<<<<

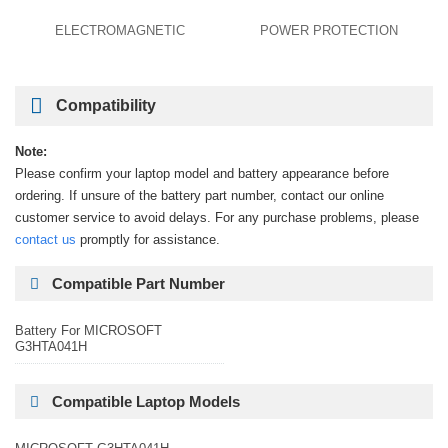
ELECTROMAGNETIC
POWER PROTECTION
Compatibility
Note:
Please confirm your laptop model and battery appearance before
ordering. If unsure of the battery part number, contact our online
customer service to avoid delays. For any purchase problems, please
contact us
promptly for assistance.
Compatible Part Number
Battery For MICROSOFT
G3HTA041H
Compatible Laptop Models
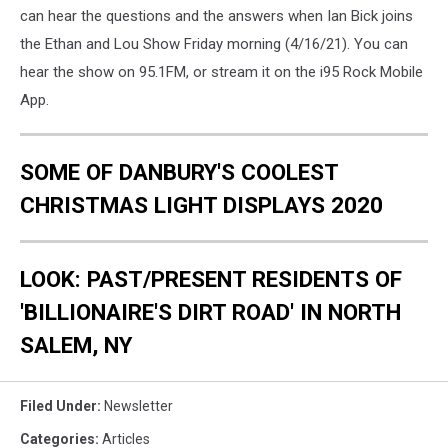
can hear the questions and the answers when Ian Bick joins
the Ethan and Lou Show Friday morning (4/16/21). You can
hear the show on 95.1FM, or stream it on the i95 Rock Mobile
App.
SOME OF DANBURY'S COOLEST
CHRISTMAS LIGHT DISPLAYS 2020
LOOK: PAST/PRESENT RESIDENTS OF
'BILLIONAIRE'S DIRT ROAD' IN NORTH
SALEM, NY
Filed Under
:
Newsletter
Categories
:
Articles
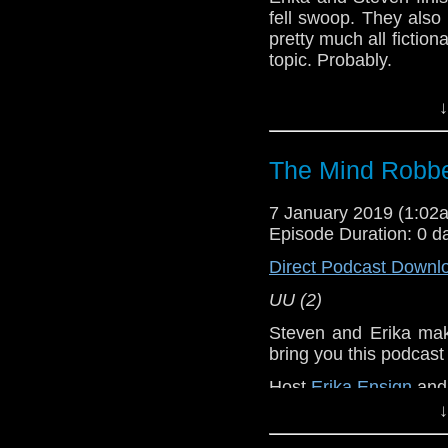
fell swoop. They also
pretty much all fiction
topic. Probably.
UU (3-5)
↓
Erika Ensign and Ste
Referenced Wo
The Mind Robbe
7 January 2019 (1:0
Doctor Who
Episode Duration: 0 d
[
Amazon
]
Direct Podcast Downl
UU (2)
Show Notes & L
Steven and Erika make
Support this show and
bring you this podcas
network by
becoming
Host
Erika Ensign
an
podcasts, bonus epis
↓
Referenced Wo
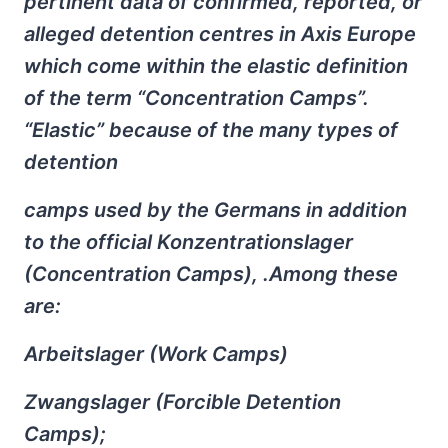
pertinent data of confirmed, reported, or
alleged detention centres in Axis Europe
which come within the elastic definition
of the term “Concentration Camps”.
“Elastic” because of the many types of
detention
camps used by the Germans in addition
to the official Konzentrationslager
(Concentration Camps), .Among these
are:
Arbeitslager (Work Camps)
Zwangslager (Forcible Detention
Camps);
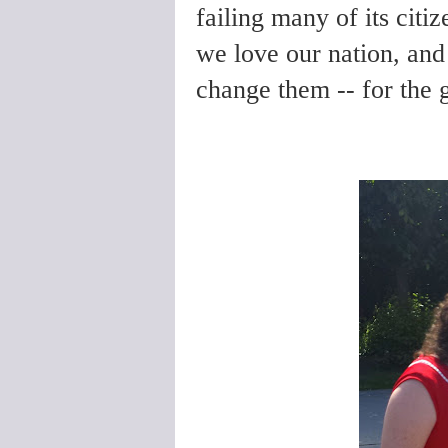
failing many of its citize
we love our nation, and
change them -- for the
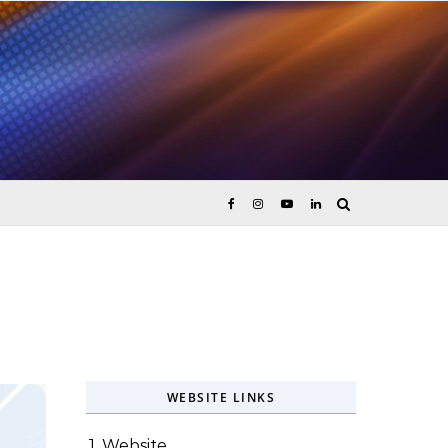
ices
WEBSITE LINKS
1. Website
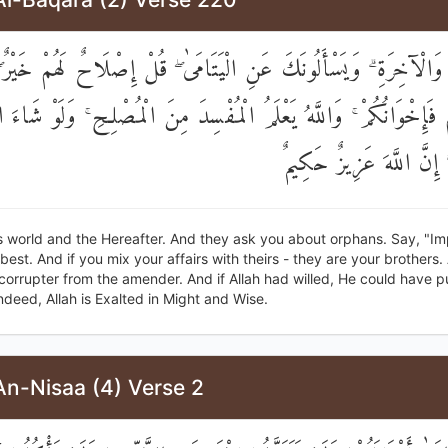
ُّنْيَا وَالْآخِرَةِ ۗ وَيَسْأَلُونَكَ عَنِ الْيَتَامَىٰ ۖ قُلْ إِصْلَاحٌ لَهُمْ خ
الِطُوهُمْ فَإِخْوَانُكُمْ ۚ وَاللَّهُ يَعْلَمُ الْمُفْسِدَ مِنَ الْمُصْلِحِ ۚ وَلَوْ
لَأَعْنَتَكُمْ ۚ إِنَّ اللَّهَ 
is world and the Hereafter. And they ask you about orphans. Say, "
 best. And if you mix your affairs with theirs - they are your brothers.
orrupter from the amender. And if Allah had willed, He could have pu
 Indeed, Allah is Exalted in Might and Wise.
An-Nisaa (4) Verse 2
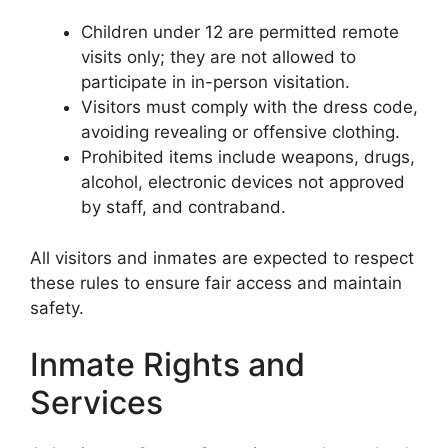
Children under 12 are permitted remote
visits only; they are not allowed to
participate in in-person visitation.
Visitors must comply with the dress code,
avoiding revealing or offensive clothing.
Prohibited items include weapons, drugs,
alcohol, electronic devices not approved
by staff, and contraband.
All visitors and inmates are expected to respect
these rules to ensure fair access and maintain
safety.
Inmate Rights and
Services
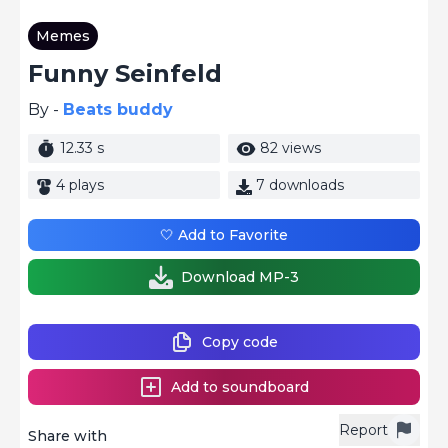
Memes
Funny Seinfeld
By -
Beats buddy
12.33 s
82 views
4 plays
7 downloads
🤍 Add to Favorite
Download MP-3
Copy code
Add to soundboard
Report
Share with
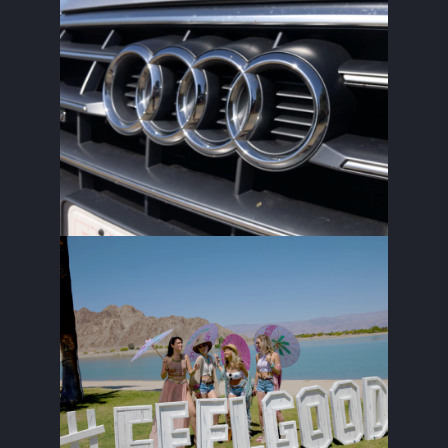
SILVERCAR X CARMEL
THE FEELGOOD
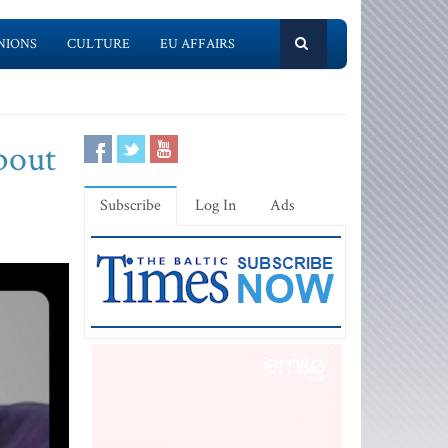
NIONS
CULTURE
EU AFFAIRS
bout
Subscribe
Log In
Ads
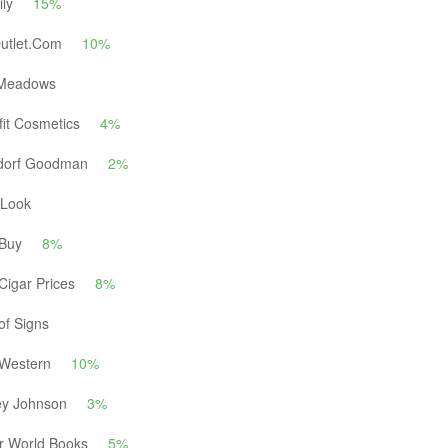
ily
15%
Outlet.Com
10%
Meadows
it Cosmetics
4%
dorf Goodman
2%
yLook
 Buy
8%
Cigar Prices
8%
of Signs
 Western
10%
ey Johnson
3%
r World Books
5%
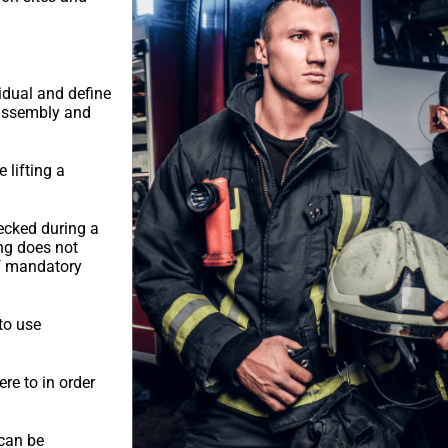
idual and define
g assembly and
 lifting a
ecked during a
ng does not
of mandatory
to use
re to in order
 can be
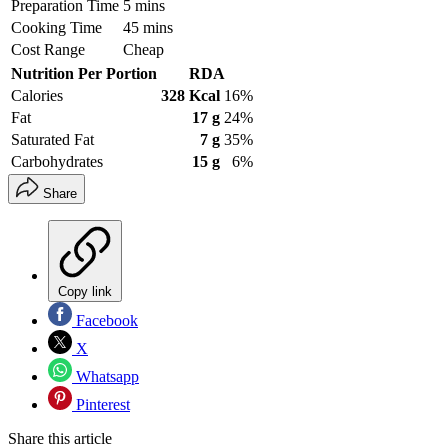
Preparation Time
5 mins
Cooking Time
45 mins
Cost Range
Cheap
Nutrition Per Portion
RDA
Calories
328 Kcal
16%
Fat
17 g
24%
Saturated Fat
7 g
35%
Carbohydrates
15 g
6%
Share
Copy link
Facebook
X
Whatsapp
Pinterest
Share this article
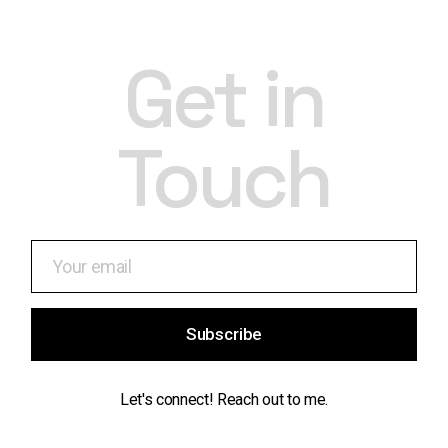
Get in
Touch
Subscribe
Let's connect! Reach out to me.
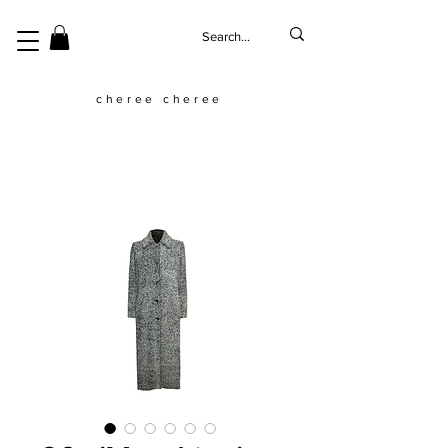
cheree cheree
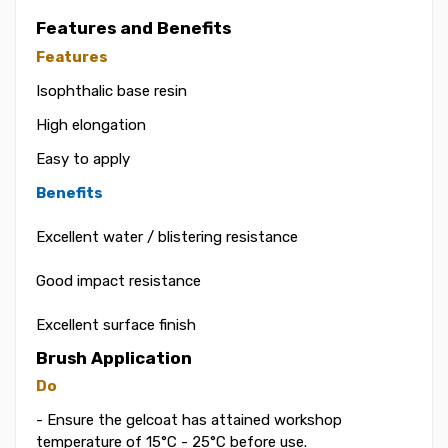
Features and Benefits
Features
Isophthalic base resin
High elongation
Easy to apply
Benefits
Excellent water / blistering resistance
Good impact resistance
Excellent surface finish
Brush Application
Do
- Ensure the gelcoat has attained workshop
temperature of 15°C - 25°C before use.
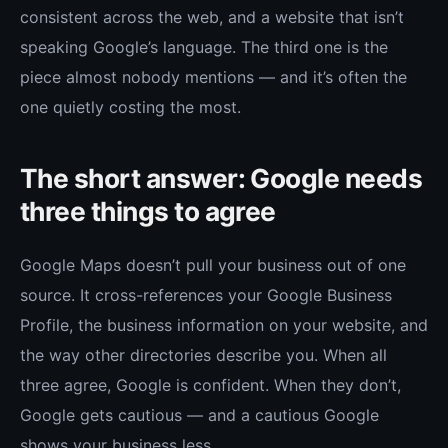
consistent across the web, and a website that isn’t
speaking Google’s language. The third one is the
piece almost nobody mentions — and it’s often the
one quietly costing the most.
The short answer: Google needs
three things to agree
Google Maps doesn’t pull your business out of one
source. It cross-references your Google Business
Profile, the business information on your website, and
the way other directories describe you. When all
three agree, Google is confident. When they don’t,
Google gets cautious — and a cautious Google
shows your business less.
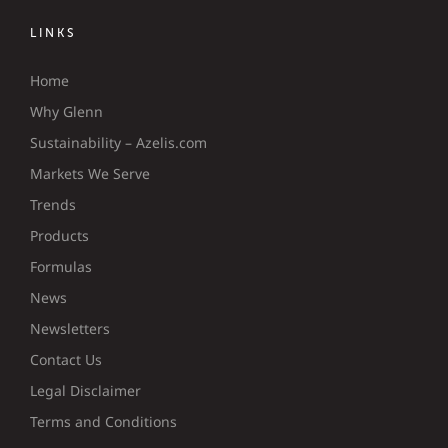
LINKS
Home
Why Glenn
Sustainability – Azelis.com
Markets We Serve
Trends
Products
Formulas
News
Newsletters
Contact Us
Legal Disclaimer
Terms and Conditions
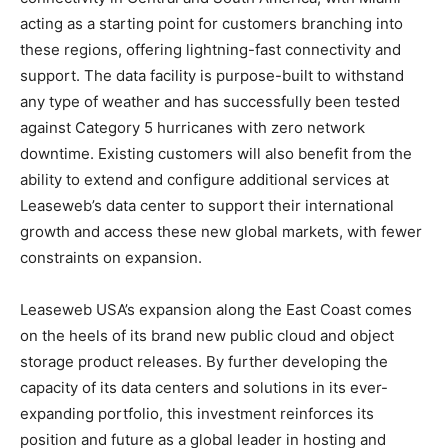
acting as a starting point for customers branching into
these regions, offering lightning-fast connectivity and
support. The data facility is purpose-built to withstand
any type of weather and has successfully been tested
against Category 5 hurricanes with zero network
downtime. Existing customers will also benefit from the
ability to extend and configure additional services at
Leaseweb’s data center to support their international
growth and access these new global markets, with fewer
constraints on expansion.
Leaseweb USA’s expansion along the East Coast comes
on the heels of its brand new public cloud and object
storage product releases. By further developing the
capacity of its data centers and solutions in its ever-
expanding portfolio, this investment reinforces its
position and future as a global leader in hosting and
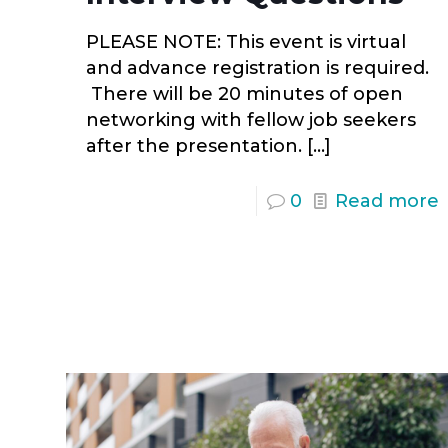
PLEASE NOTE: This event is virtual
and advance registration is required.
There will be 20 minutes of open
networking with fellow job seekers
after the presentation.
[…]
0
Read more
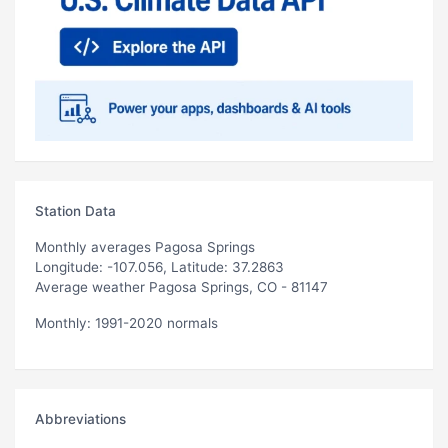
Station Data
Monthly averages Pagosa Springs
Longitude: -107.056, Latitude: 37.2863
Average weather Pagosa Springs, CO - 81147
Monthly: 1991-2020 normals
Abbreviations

>>>>

▶ Assigned task:
Reproduce exactly the lines above starting at the line containing "Excellent water / blistering resistance" and ending at the line containing "The short answer: Google needs", including both, but not the pictures.

▶ Solution to the problem:
Excellent water / blistering resistance
Good impact resistance
Excellent surface finish
Brush Application
Do
- Ensure the gelcoat has attained workshop
temperature of 15°C - 25°C before use.
consistent across the web, and a website that isn’t
speaking Google’s language. The third one is the
piece almost nobody mentions — and it’s often the
one quietly costing the most.
The short answer: Google needs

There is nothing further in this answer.